You can use equity for a number of activities:
  • product development
  • starting a promising new business
  • expansion of an existing venture
  • financial aid to an ailing business
  • purchasing an existing firm
Equity or Debt

There is no simple answer on when to choose equity or debt, or how much to invest. Management Consultants and financial advisors can assist you in determining which source of financing is the most attractive at a given time.

A prime advantage of equity is that it does not increase a company's debt load. If additional loans are needed your company's borrowing ability has been increased; less debt improves a business's credit rating. Non borrowed capital does not negatively affect a company's cash flow by requiring regular installments of principal and interest and often the business risks are spread out among several investors.

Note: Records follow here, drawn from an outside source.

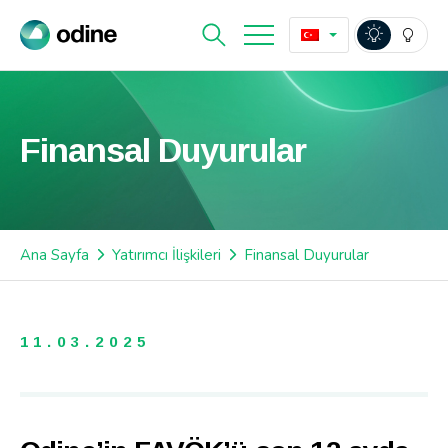
Finansal Duyurular
Ana Sayfa
Yatırımcı İlişkileri
Finansal Duyurular
11.03.2025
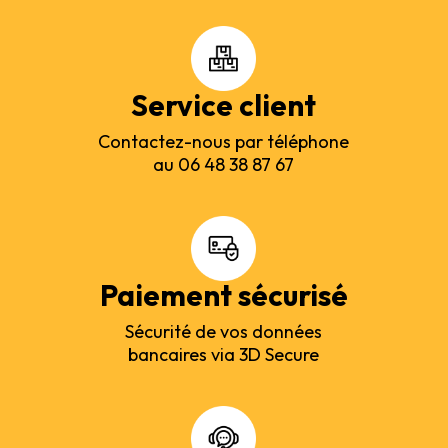
Service client
Contactez-nous par téléphone
au 06 48 38 87 67
Paiement sécurisé
Sécurité de vos données
bancaires via 3D Secure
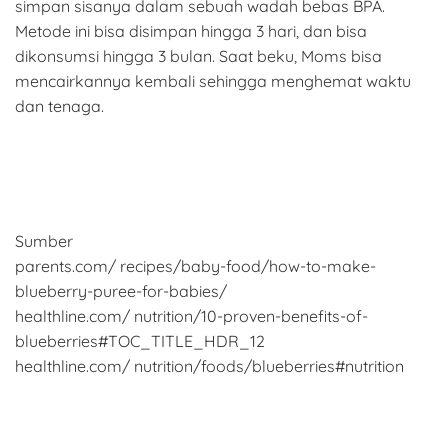
simpan sisanya dalam sebuah wadah bebas BPA.
Metode ini bisa disimpan hingga 3 hari, dan bisa
dikonsumsi hingga 3 bulan. Saat beku, Moms bisa
mencairkannya kembali sehingga menghemat waktu
dan tenaga.
Sumber
parents.com/ recipes/baby-food/how-to-make-
blueberry-puree-for-babies/
healthline.com/ nutrition/10-proven-benefits-of-
blueberries#TOC_TITLE_HDR_12
healthline.com/ nutrition/foods/blueberries#nutrition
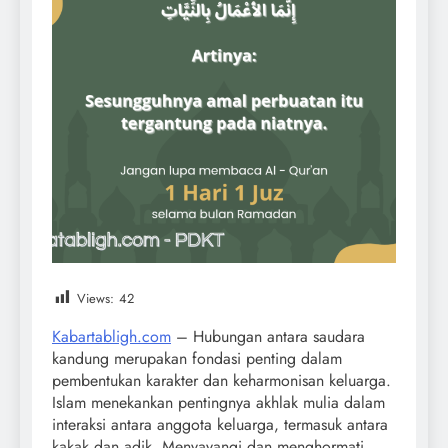
Views:
42
Kabartabligh.com
– Hubungan antara saudara
kandung merupakan fondasi penting dalam
pembentukan karakter dan keharmonisan keluarga.
Islam menekankan pentingnya akhlak mulia dalam
interaksi antara anggota keluarga, termasuk antara
kakak dan adik. Menyayangi dan menghormati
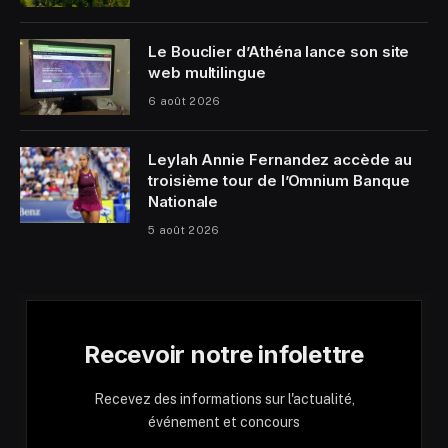
Le Bouclier d’Athéna lance son site
web multilingue
6 août 2026
Leylah Annie Fernandez accède au
troisième tour de l’Omnium Banque
Nationale
5 août 2026
Recevoir notre infolettre
Recevez des informations sur l'actualité,
événement et concours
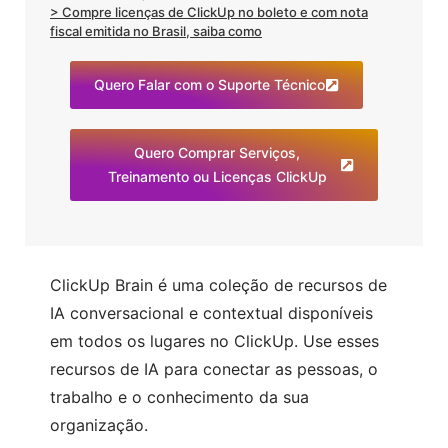
> Compre licenças de ClickUp no boleto e com nota
fiscal emitida no Brasil, saiba como
Quero Falar com o Suporte Técnico
Quero Comprar Serviços,
Treinamento ou Licenças ClickUp
ClickUp Brain é uma coleção de recursos de
IA conversacional e contextual disponíveis
em todos os lugares no ClickUp. Use esses
recursos de IA para conectar as pessoas, o
trabalho e o conhecimento da sua
organização.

There also are disadvantages. You will have to share control of your business with the equity investors and you will also have to share the profits. The costs of drawing up a partnership agreement or incorporating your company and fees for record keeping and issuing dividends are additional administrative, professional and legal expenses that may be incurred.

Originally equity capital for your business will probably have to come from your own savings. If you require more money than you can raise on your own or borrow from a lender, you may need to add partners. Your partners must agree with you on how the daily work, management decisions, and profits of the business are to be shared.

You can also gain equity by forming a limited company. Your business gains the ability to sell shares publicly. Most owners incorporate their business as private companies. These private companies operate under government regulated restrictions as to the number of shares allowed and how they may be issued, sold or transferred. The company is controlled by the shareholder holding the majority of the voting shares.

Sources of Equity

Small business owners have access to a number of private and non-private capital sources. Personal contacts are the most popular but you may wish to approach outside investors such as venture capital firms. Equity pools are often administered by financial institutions or investment groups who specialize in investing in businesses with growth potential and an ability to produce returns on investment.

A larger company may want to gain control over a smaller competitor, purchase an interest in a new development process, or acquire additional clientele. This may be a source of equity for the smaller, expanding firm.

Equity usually comes with disadvantages. Consult a Management Consultant or your professional advisers to ensure this financing technique will not apply undue or unexpected restrictions on your ability to operate your business.

Seek equity before the need becomes urgent or you will be bargaining at a disadvantage and possibly be subject to unattractive conditions.

When you approach investors offer a carefully prepared proposal. Present your case for funds in a convincing and professional way. In as much detail as possible indicate how the new funds will be used supporting your argument by presenting accurate balance sheets and operating statements.

Demonstrate your own management ability by presenting realistic information that will convince potential investors that this is an investment opportunity; that you and your company are at least as attractive as other available investment options.

If you approach outside investors wisely you may obtain the necessary equity as well as invaluable business partners who can bring their expertise into your business.